### TASK OBJECTIVE
An exact restatement of all the data is required, with the pictures left out.

### RECORDS FOR THE TASK
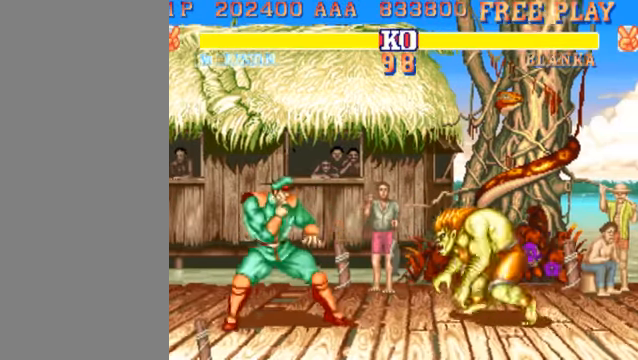
{"buttons": [], "left_stick": "left", "events": [[67, "HK", "up"]]}
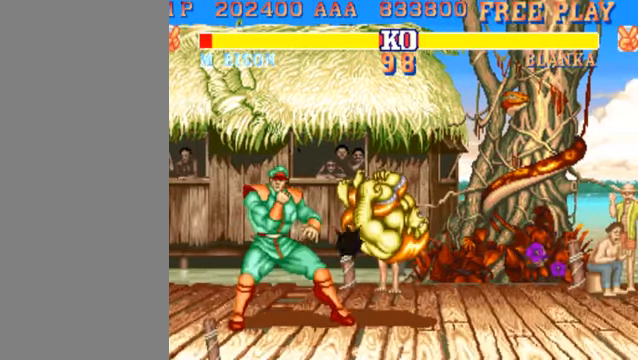
{"buttons": ["HP"], "left_stick": "right", "events": [[400, "left_stick", "right"], [500, "HP", "down"]]}
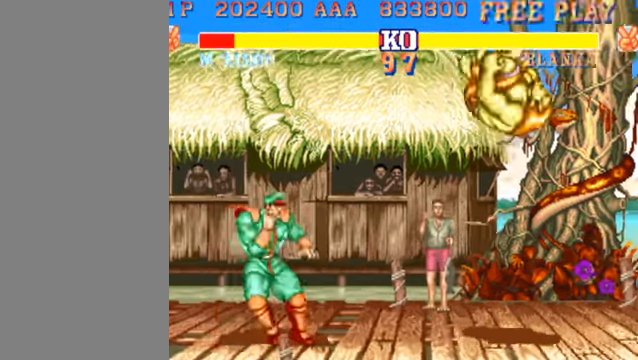
{"buttons": [], "left_stick": "right", "events": [[100, "HP", "up"]]}
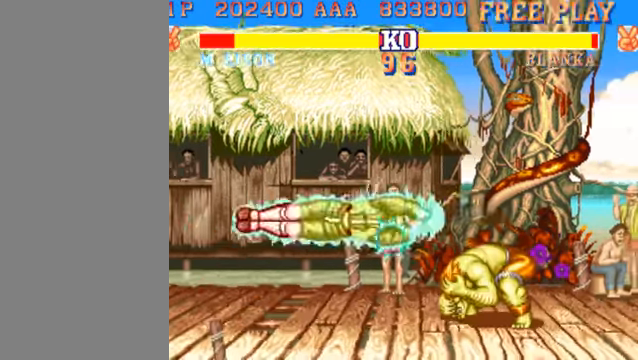
{"buttons": [], "left_stick": "right", "events": [[100, "left_stick", "down-right"], [367, "left_stick", "right"]]}
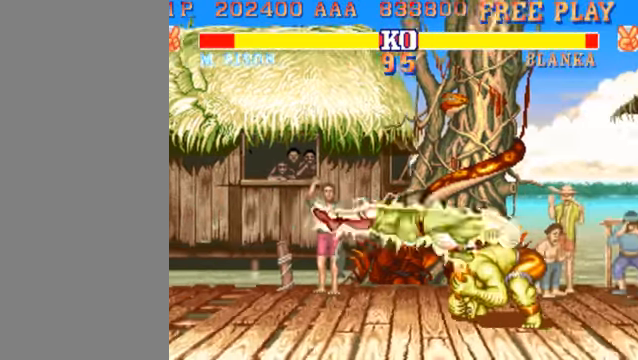
{"buttons": [], "left_stick": "up-right", "events": [[33, "left_stick", "up-right"]]}
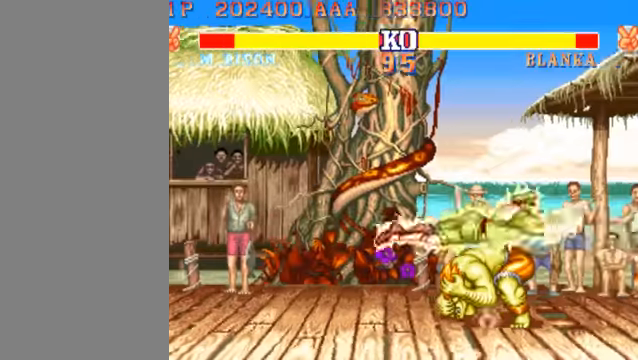
{"buttons": [], "left_stick": "up-right", "events": []}
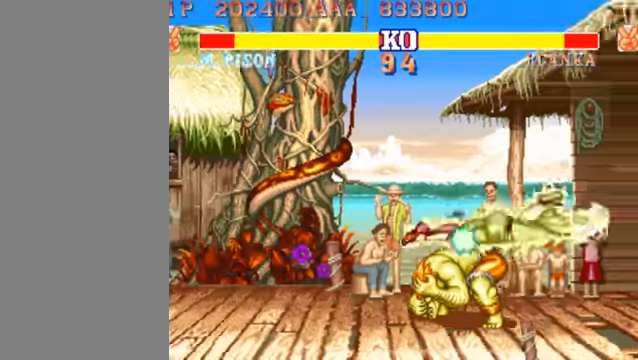
{"buttons": [], "left_stick": "up-right", "events": []}
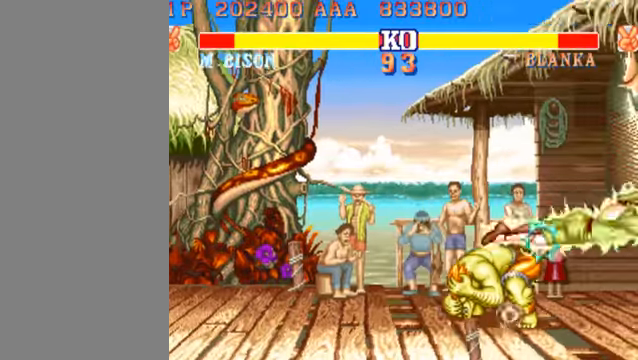
{"buttons": [], "left_stick": "up-right", "events": []}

### RESPONSE TO THE TASK
{"buttons": [], "left_stick": "left", "events": [[67, "HK", "up"]]}
{"buttons": ["HP"], "left_stick": "right", "events": [[400, "left_stick", "right"], [500, "HP", "down"]]}
{"buttons": [], "left_stick": "right", "events": [[100, "HP", "up"]]}
{"buttons": [], "left_stick": "right", "events": [[100, "left_stick", "down-right"], [367, "left_stick", "right"]]}
{"buttons": [], "left_stick": "up-right", "events": [[33, "left_stick", "up-right"]]}
{"buttons": [], "left_stick": "up-right", "events": []}
{"buttons": [], "left_stick": "up-right", "events": []}
{"buttons": [], "left_stick": "up-right", "events": []}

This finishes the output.